She triumphed at Wimbledon too, winning the singles title five times. With the last of those coming in 1908 when she was 37, Cooper remains the oldest women's singles Wimbledon champion.

- Paavo Nurmi: 'the flying Finn'  -

For almost 60 years the Flying Finns were a force in middle-distance and long-distance running.

The man who symbolised their determination and discipline was Paavo Nurmi, who collected nine golds and three silvers over the three Olympics in the 1920s. Between 1921 and 1931 he set 20 individual world records at distances from 1500m to 20km.

Orphaned at 12, Nurmi discovered his love of running during military service.

Nurmi ran all his races to a strict pace, which he monitored with a stopwatch.
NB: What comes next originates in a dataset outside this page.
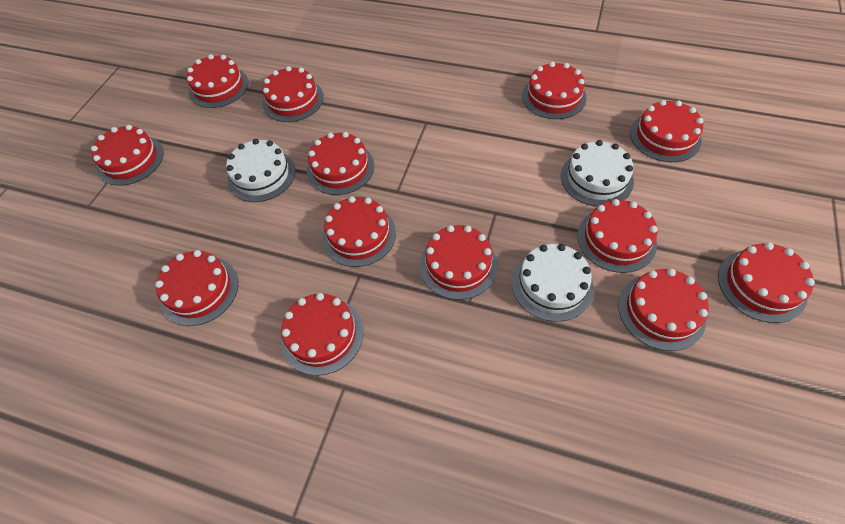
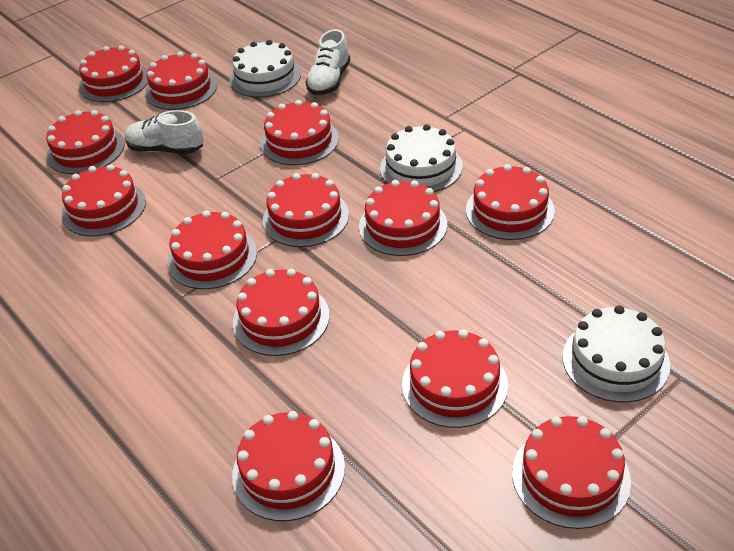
white shoe: none = 0 -> [125,110,204,154] [305,29,350,95] = 2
He made history at the sweltering 1924 Paris games, becoming the first (and only) track and field athlete to win five golds in one Olympics, including individual titles in the 1500m and 5000m within two hours of each other. Compatriot Ville Ritola won four golds and two silvers in Paris.
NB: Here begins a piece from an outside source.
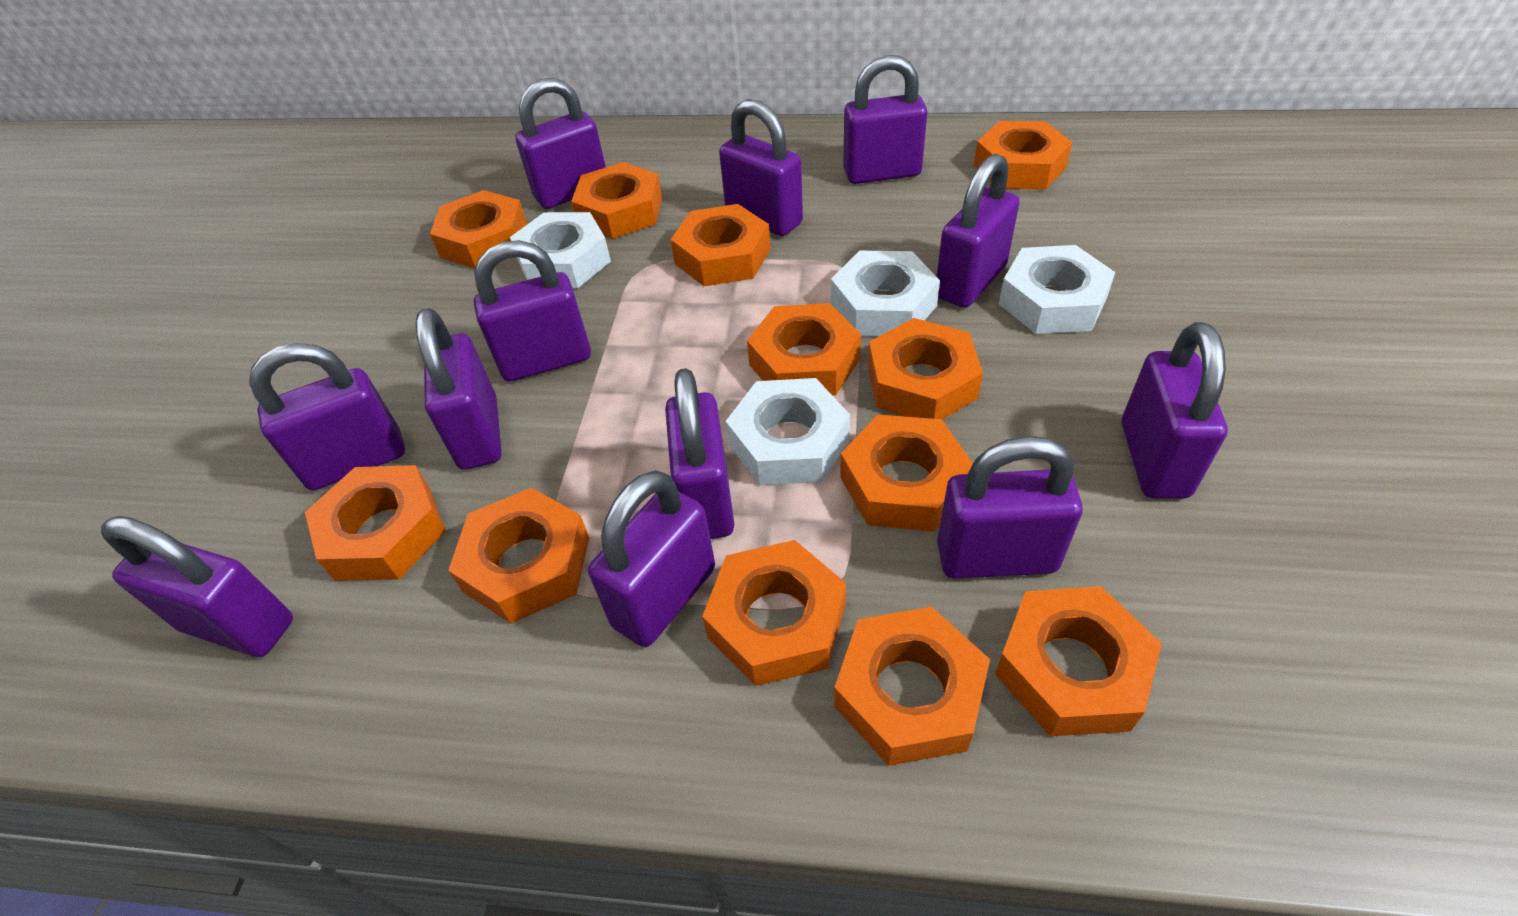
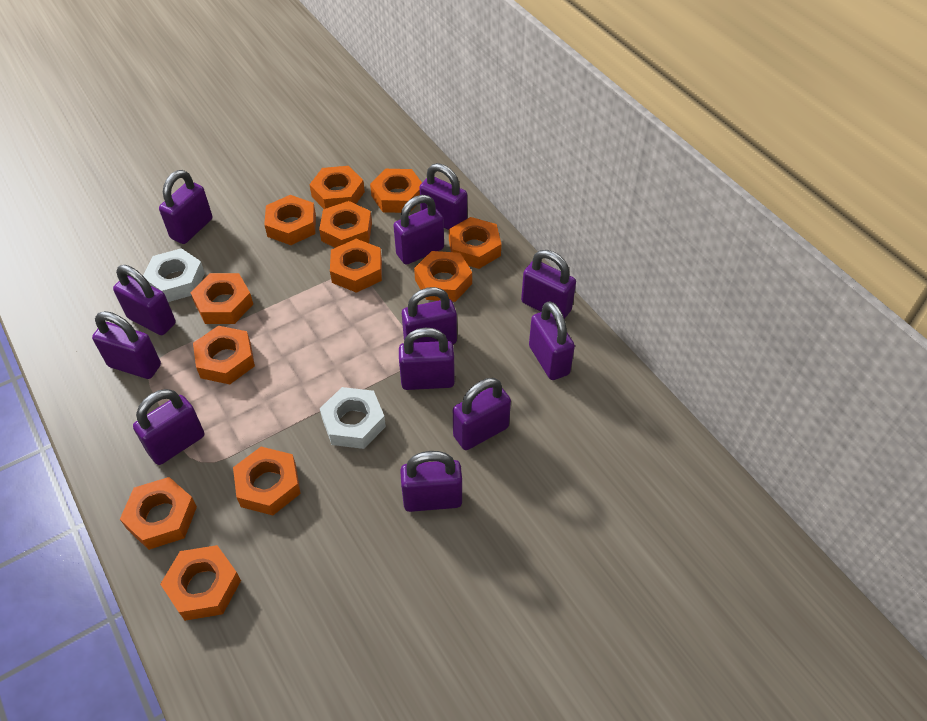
white nut: [510,212,611,288] [726,378,850,485] [831,251,940,336] [999,245,1115,334] = 4 -> [143,248,205,302] [320,387,386,449] = 2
- Johnny Weissmuller: from gold to silver screen -

Johnny Weissmuller found fame at the 1924 and 1928 Olympics, dominating swimming to win five golds long before he swung on to the silver screen playing Tarzan.

The Hungarian-born son of German-speaking immigrants to the United Sates, Weissmuller won three of the men's six golds at Paris in 1924 in the 100m and 400m freestyle and 4x200m freestyle relay, adding bronze in water polo.
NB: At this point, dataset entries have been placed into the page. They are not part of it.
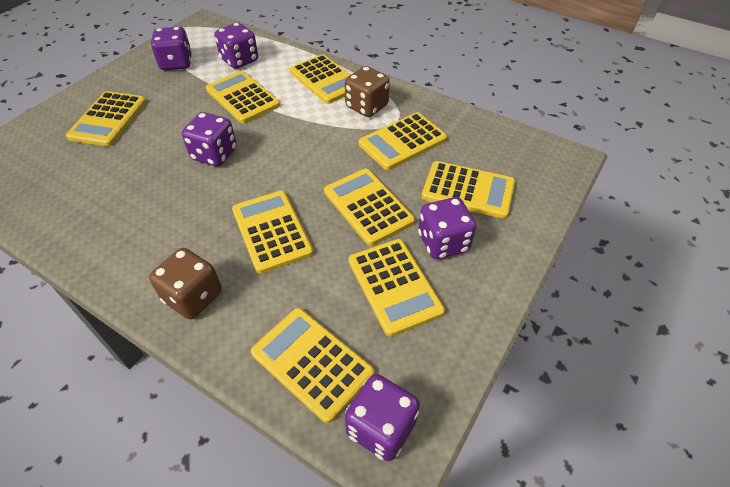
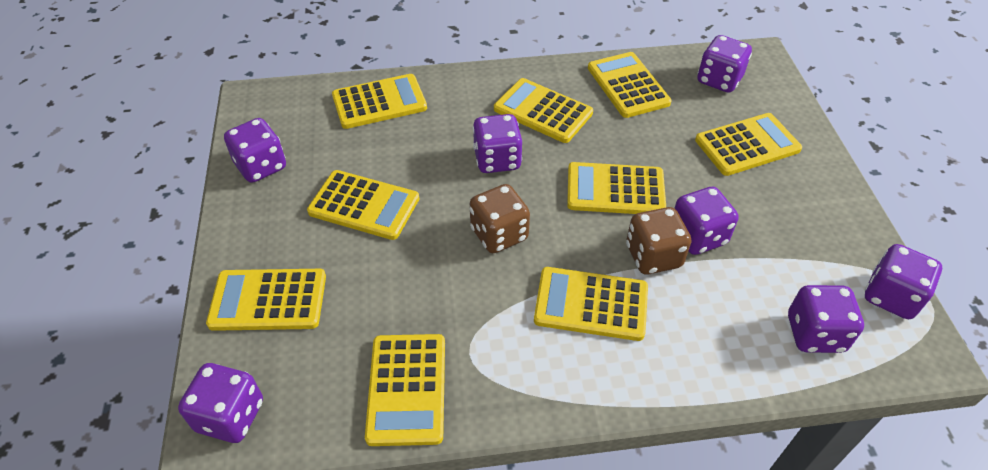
purple dice: [151,27,192,70] [182,112,237,166] [214,23,258,69] [345,374,420,461] [418,197,476,259] = 5 -> [178,363,263,443] [224,118,286,183] [473,114,522,173] [675,187,738,255] [697,35,752,93] [788,285,864,353] [865,244,942,319] = 7

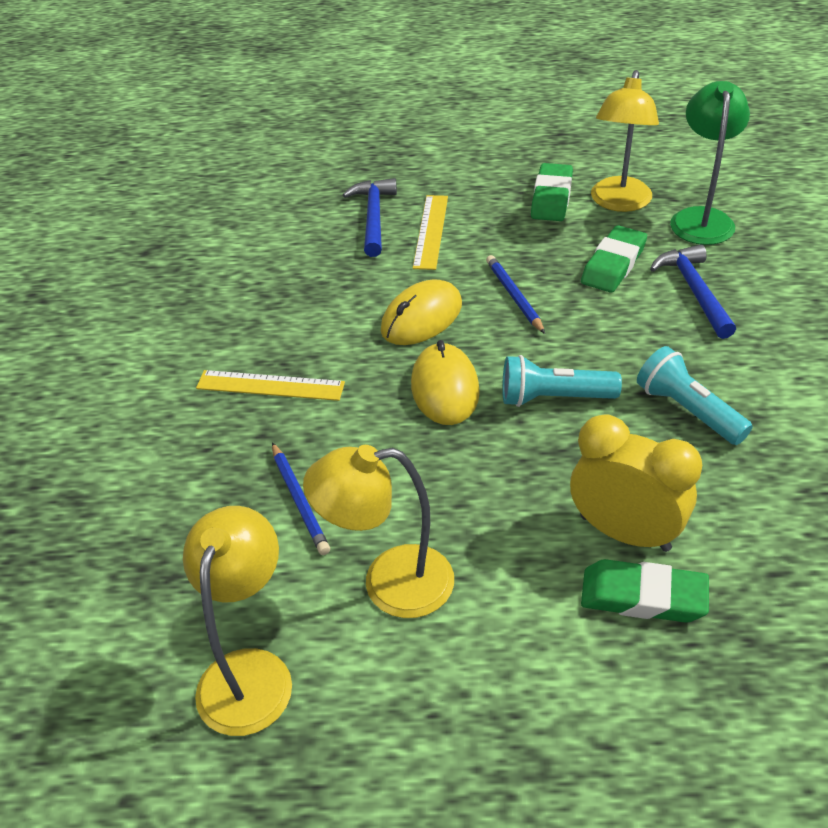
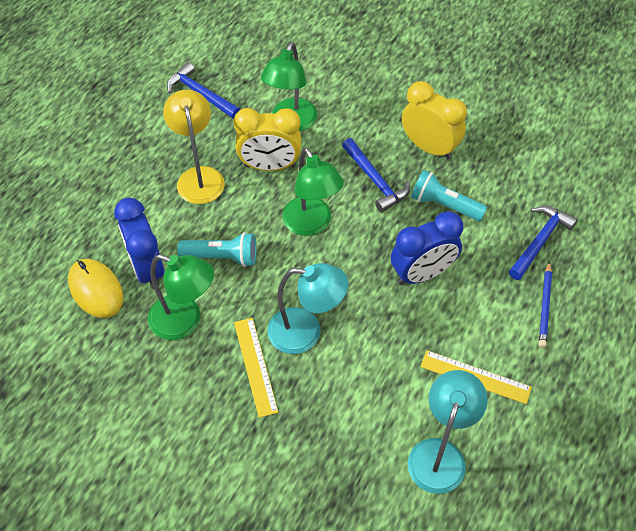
blue clock: none = 0 -> [114,198,164,289] [391,211,463,285] = 2
blue hammer: [343,178,397,257] [650,244,736,339] = 2 -> [167,62,240,119] [342,138,410,212] [509,206,578,280] = 3
blue pencil: [272,442,330,555] [486,255,545,334] = 2 -> [539,261,552,348] = 1
green eraser: [531,163,573,221] [581,225,647,293] [581,559,709,623] = 3 -> none = 0
green lamp: [670,81,750,245] = 1 -> [148,254,214,340] [261,42,317,131] [282,147,344,236] = 3
turquoise lamp: none = 0 -> [267,263,348,354] [408,370,488,494] = 2
yellow clock: [570,414,702,552] = 1 -> [233,108,301,171] [402,81,467,160] = 2
yellow lamp: [183,506,292,736] [303,445,454,618] [591,70,659,212] = 3 -> [163,90,225,204] = 1
yellow mouse: [381,279,462,345] [411,340,480,425] = 2 -> [68,259,123,318] = 1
Weissmuller, who revolutionised swimming with his head-turning breathing and flutter kick, successfully defended the 100m and relay titles four years later in Amsterdam.

He went on to make even more of a splash in Hollywood, and starred in a dozen Tarzan films.

- Betty Robinson: back from the dead -

The first woman to win the 100m race at the Olympics and still the youngest champion of the event, Robinson was 16 when she won gold in Amsterdam in 1928.

Her science teacher spotted Robinson's talent watching her chase after a commuter train.

Robinson turned up to the final with two left shoes, only getting hold of a right shoe with moments to spare.

In 1931, she was pronounced dead after being involved in a plane crash but was discovered to be alive when she reached the morgue.

The accident left her unable to fully bend her knee, but she made an extraordinary comeback at the 1936 Berlin Olympics, winning the 4x100m relay, the only race that did not require her to kneel at the start.